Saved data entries
-- Opening Marker --

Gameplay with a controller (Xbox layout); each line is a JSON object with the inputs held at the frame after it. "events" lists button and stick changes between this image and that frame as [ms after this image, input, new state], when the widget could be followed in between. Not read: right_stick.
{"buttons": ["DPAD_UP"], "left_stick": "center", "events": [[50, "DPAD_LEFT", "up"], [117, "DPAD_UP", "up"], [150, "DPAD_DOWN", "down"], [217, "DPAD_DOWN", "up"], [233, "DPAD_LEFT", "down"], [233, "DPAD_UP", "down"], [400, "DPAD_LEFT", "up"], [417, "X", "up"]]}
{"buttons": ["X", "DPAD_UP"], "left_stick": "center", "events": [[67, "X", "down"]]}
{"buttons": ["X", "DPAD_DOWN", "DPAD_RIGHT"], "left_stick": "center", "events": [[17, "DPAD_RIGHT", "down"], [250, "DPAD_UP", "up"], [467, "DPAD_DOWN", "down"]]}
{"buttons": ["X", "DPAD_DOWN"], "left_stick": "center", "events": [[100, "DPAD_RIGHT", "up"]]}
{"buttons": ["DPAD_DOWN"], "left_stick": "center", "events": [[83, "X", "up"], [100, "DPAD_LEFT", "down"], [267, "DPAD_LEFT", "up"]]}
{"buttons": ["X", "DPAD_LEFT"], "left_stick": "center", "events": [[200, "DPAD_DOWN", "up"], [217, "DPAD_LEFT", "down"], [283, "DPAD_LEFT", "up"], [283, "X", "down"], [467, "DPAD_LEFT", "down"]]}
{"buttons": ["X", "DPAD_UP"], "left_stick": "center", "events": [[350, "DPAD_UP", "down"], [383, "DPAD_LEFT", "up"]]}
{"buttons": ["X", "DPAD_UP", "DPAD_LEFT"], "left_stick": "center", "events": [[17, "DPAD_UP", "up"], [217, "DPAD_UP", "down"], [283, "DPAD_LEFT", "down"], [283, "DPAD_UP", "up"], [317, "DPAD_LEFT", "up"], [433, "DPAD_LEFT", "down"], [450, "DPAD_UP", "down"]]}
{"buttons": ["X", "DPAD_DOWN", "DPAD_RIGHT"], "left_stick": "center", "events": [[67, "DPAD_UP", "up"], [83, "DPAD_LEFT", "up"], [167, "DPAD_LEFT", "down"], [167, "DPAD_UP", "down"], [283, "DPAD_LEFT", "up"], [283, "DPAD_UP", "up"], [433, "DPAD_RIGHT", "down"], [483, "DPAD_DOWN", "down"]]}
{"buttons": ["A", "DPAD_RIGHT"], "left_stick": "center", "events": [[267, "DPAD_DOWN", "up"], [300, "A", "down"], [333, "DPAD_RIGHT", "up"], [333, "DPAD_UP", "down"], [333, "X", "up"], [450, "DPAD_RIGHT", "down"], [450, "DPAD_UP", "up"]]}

-- Closing Marker --

* Directions for this task
Copy the entries above exactly, so that each line matches the original.

* Reply
Gameplay with a controller (Xbox layout); each line is a JSON object with the inputs held at the frame after it. "events" lists button and stick changes between this image and that frame as [ms after this image, input, new state], when the widget could be followed in between. Not read: right_stick.
{"buttons": ["DPAD_UP"], "left_stick": "center", "events": [[50, "DPAD_LEFT", "up"], [117, "DPAD_UP", "up"], [150, "DPAD_DOWN", "down"], [217, "DPAD_DOWN", "up"], [233, "DPAD_LEFT", "down"], [233, "DPAD_UP", "down"], [400, "DPAD_LEFT", "up"], [417, "X", "up"]]}
{"buttons": ["X", "DPAD_UP"], "left_stick": "center", "events": [[67, "X", "down"]]}
{"buttons": ["X", "DPAD_DOWN", "DPAD_RIGHT"], "left_stick": "center", "events": [[17, "DPAD_RIGHT", "down"], [250, "DPAD_UP", "up"], [467, "DPAD_DOWN", "down"]]}
{"buttons": ["X", "DPAD_DOWN"], "left_stick": "center", "events": [[100, "DPAD_RIGHT", "up"]]}
{"buttons": ["DPAD_DOWN"], "left_stick": "center", "events": [[83, "X", "up"], [100, "DPAD_LEFT", "down"], [267, "DPAD_LEFT", "up"]]}
{"buttons": ["X", "DPAD_LEFT"], "left_stick": "center", "events": [[200, "DPAD_DOWN", "up"], [217, "DPAD_LEFT", "down"], [283, "DPAD_LEFT", "up"], [283, "X", "down"], [467, "DPAD_LEFT", "down"]]}
{"buttons": ["X", "DPAD_UP"], "left_stick": "center", "events": [[350, "DPAD_UP", "down"], [383, "DPAD_LEFT", "up"]]}
{"buttons": ["X", "DPAD_UP", "DPAD_LEFT"], "left_stick": "center", "events": [[17, "DPAD_UP", "up"], [217, "DPAD_UP", "down"], [283, "DPAD_LEFT", "down"], [283, "DPAD_UP", "up"], [317, "DPAD_LEFT", "up"], [433, "DPAD_LEFT", "down"], [450, "DPAD_UP", "down"]]}
{"buttons": ["X", "DPAD_DOWN", "DPAD_RIGHT"], "left_stick": "center", "events": [[67, "DPAD_UP", "up"], [83, "DPAD_LEFT", "up"], [167, "DPAD_LEFT", "down"], [167, "DPAD_UP", "down"], [283, "DPAD_LEFT", "up"], [283, "DPAD_UP", "up"], [433, "DPAD_RIGHT", "down"], [483, "DPAD_DOWN", "down"]]}
{"buttons": ["A", "DPAD_RIGHT"], "left_stick": "center", "events": [[267, "DPAD_DOWN", "up"], [300, "A", "down"], [333, "DPAD_RIGHT", "up"], [333, "DPAD_UP", "down"], [333, "X", "up"], [450, "DPAD_RIGHT", "down"], [450, "DPAD_UP", "up"]]}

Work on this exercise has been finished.